In the past year, several states have passed laws aimed at restricting the use of eminent domain. Alas, many of these laws include loopholes allowing government to take property for developers if the land is declared “blighted.” Since most states define “blight” in extremely vague terms, such exceptions essentially nullify these new laws.
A new Alabama law, for example, prohibits land seizures for private development — unless bureaucrats believe it suffers from “dilapidation, obsolescence, overcrowding, faulty arrangement or design, lack of ventilation, light and sanitary facilities, excessive land coverage, deleterious land use or obsolete layout, or any combination of these or other factors.” Such ambiguous terms allow practically any property in Alabama to be taken.
Other states, including Florida, have enacted strong new protections for property owners. That state’s new law — the one that Mayor Brown is shamelessly trying to evade — not only prohibits eminent domain for development but also forbids government from seizing “blighted areas.” If Mayor Brown or other Florida officials want to bolster the economy, the law requires them to do so in ways that respect property rights, such as lowering taxes, or eliminating regulations that discourage entrepreneurs. In fact, the best way to cure economic stagnation is to increase — not decrease — security for property rights.
Nobody’s going to invest in a place where property can be stolen, or condemned, at any moment. In fact, experience shows that redevelopment doesn’t require the use of eminent domain.
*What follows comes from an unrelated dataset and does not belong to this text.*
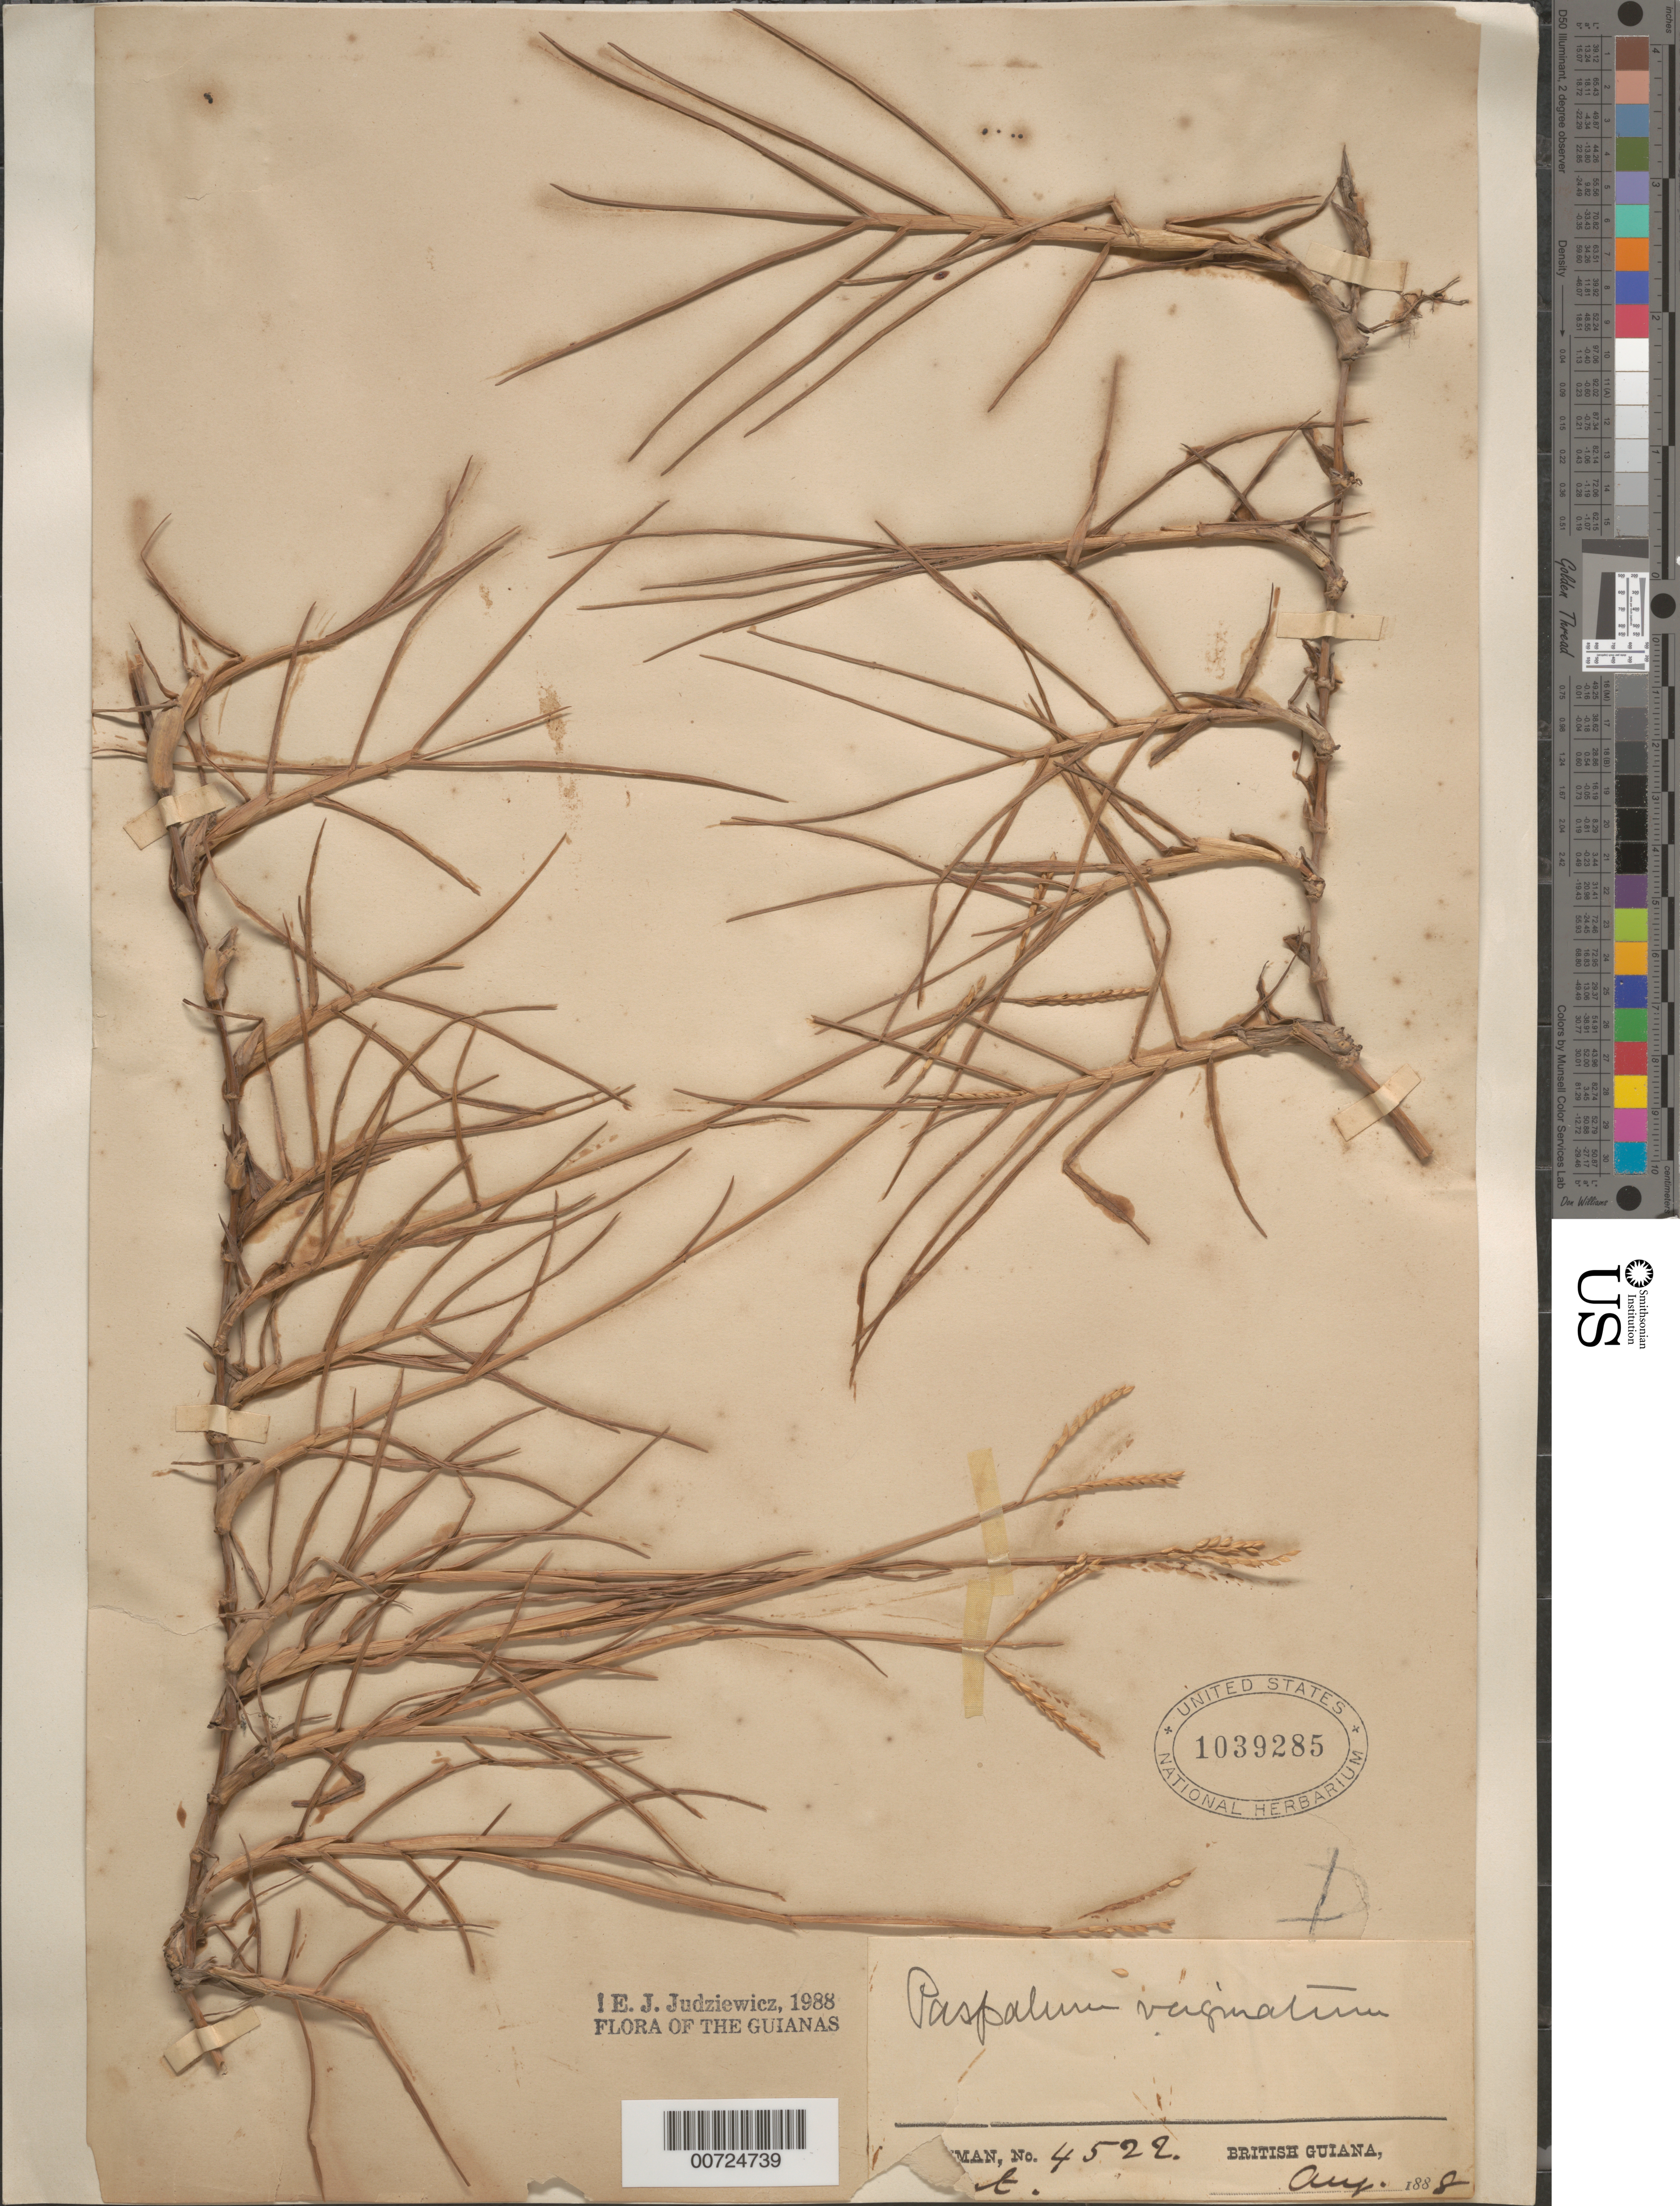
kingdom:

Seattle recently completed a major redevelopment project without it. Even the Disney theme parks were built without using eminent domain. Unfortunately, eminent domain abuse not only blinds officials to the possibilities of free-market development; it also distracts them from their legal and ethical duties.
Bureaucrats today have a hard time distinguishing the genuine public interest from the private interests of powerful developers. There’s really only one thing that’s in the genuine public interest: the equal protection of individual rights. But people like Brown think that seizing land for shopping centers is good for society because it “creates jobs.”
As the Michigan Supreme Court recently noted, this theory “would validate practically any exercise of the power of eminent domain on behalf of a private entity. After all, if one’s ownership of private property is forever subject to the government’s determination that another private party would put one’s land to better use, then the ownership of real property is perpetually threatened by the expansion plans of any large discount retailer.”
Mayor Brown’s actions prove that citizens must be willing to stand up to their elected officials if they want their property rights respected. That’s why the Pacific Legal Foundation has filed a lawsuit against Riviera Beach, to defend the rights of the city’s property owners.
But real reform requires more than court decisions. It requires all Americans to return to our founding principles, and to recognize that government doesn’t exist to “remold” our rights; it exists to protect our rights to life, liberty, and the pursuit of happiness.